*Task requirements*
Rewrite the items below, swapping each "series" for "data set" and keeping everything else the same. Leave the pictures out.

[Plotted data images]
****************************************

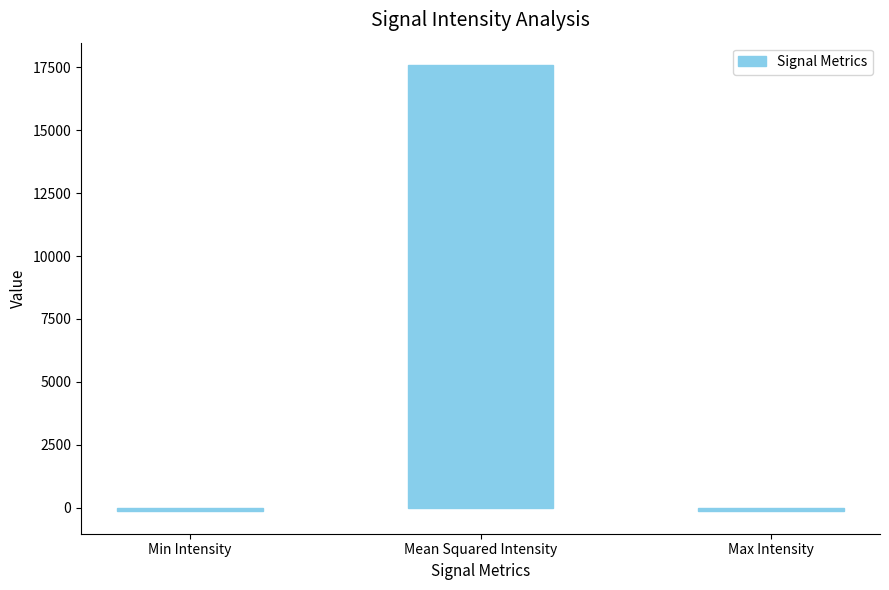

Are the bars horizontal?

No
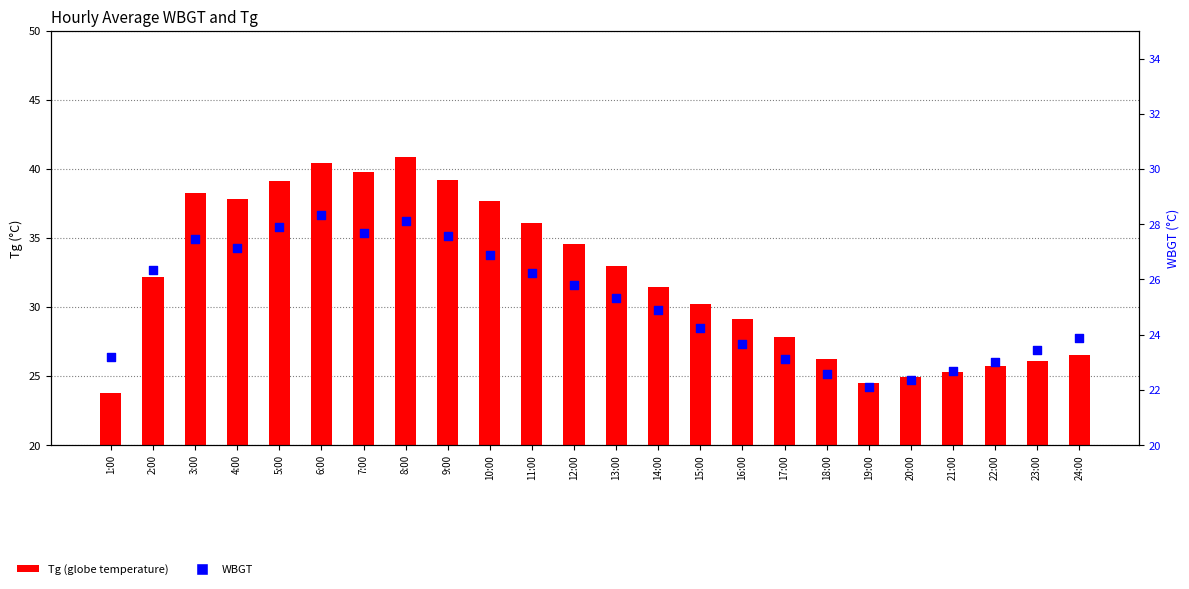

What are all the series names shown in the legend?

Tg, WBGT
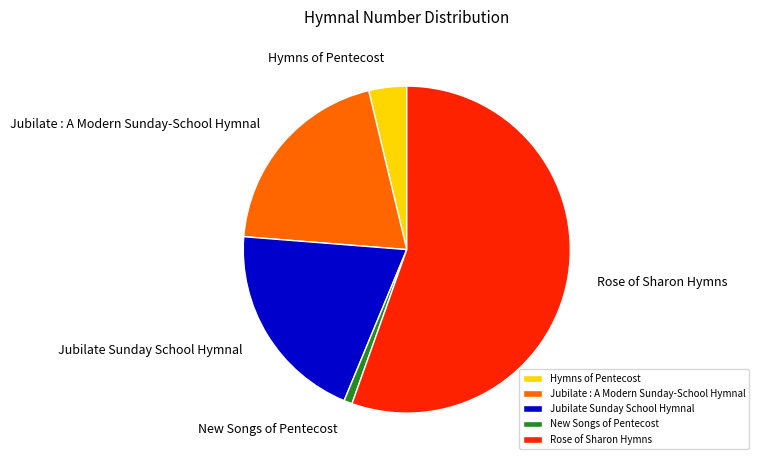

The Rose of Sharon Hymns slice represents 49% of the pie. True or false?

False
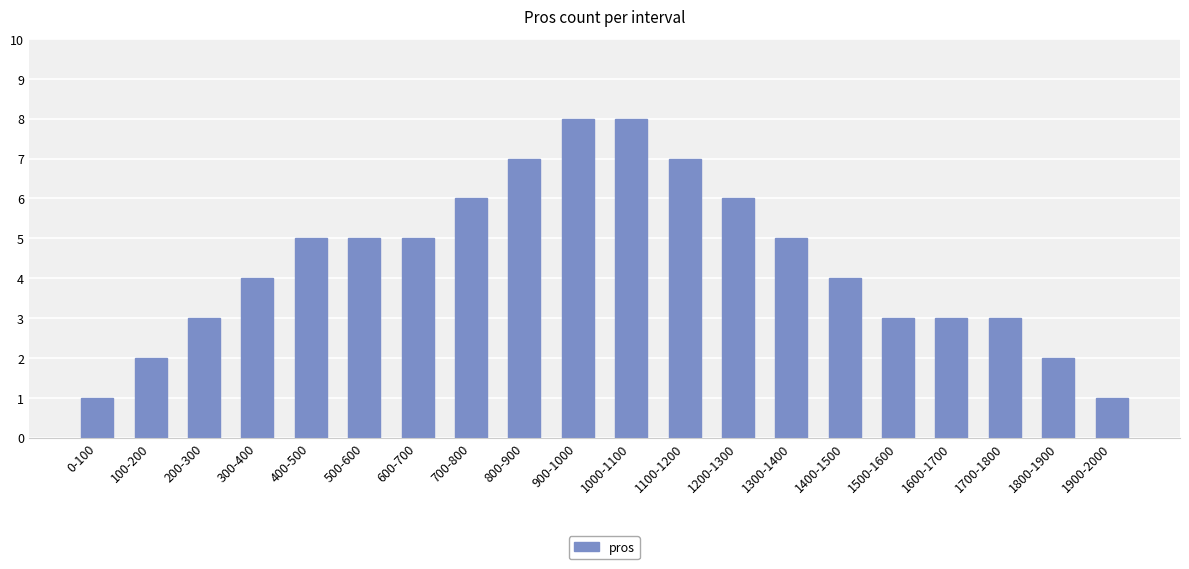

What is the smallest value displayed?

1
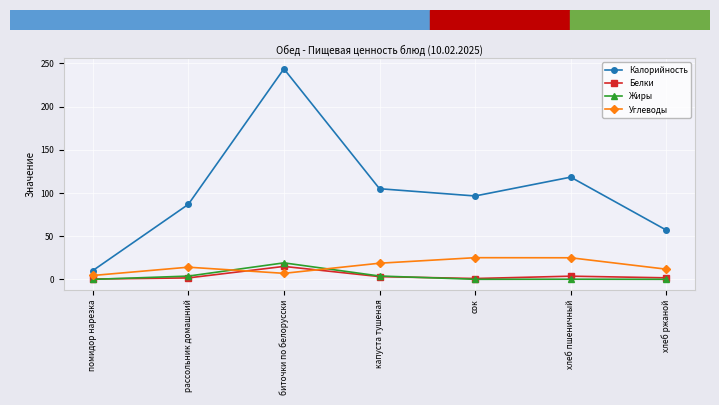

What is the label of the 4th point from the right?

капуста тушеная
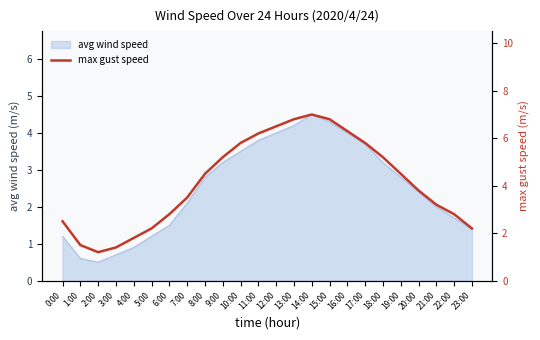

What is the change in value from 1:00 to 22:00?

+1.3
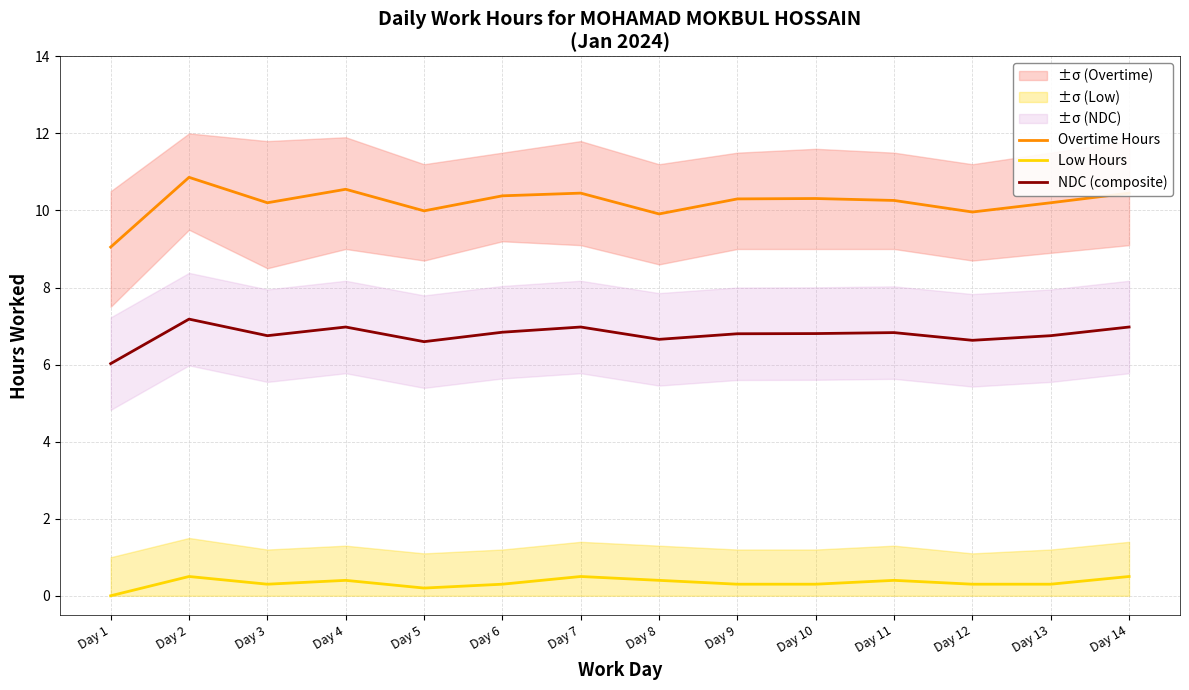

How many lines are shown in the chart?

3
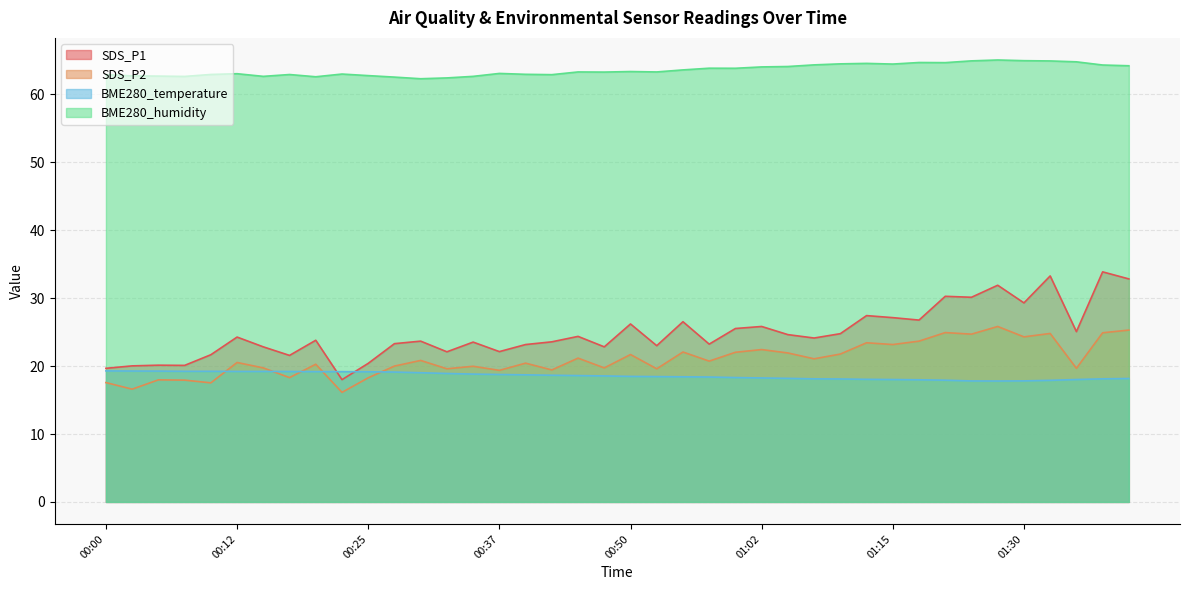

Which series has the largest total across all categories?

BME280_humidity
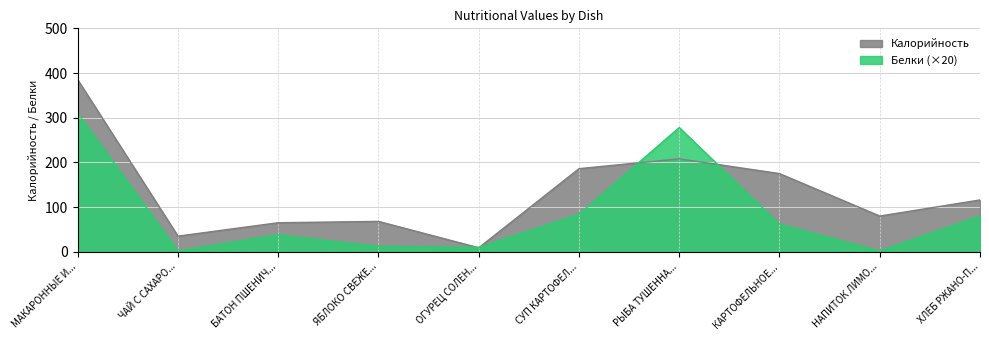

Which series changed the most between ЯБЛОКО СВЕЖЕ... and КАРТОФЕЛЬНОЕ...?

Калорийность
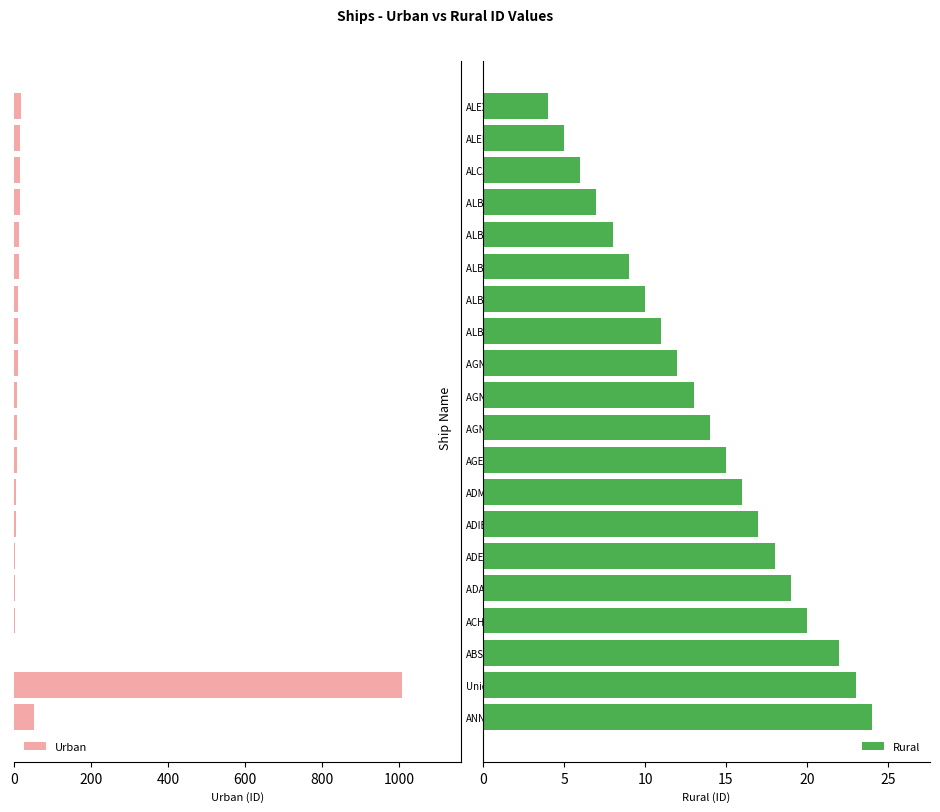

What is the difference between the maximum and minimum values in the Urban series?

1008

****************************************

*Answer to this problem*
Are the bars horizontal?

No

What are all the data set names shown in the legend?

Tg, WBGT

The Rose of Sharon Hymns slice represents 49% of the pie. True or false?

False

What is the smallest value displayed?

1

What is the label of the 4th point from the right?

капуста тушеная

What is the change in value from 1:00 to 22:00?

+1.3

How many lines are shown in the chart?

3

Which data set has the largest total across all categories?

BME280_humidity

Which data set changed the most between ЯБЛОКО СВЕЖЕ... and КАРТОФЕЛЬНОЕ...?

Калорийность

What is the difference between the maximum and minimum values in the Urban data set?

1008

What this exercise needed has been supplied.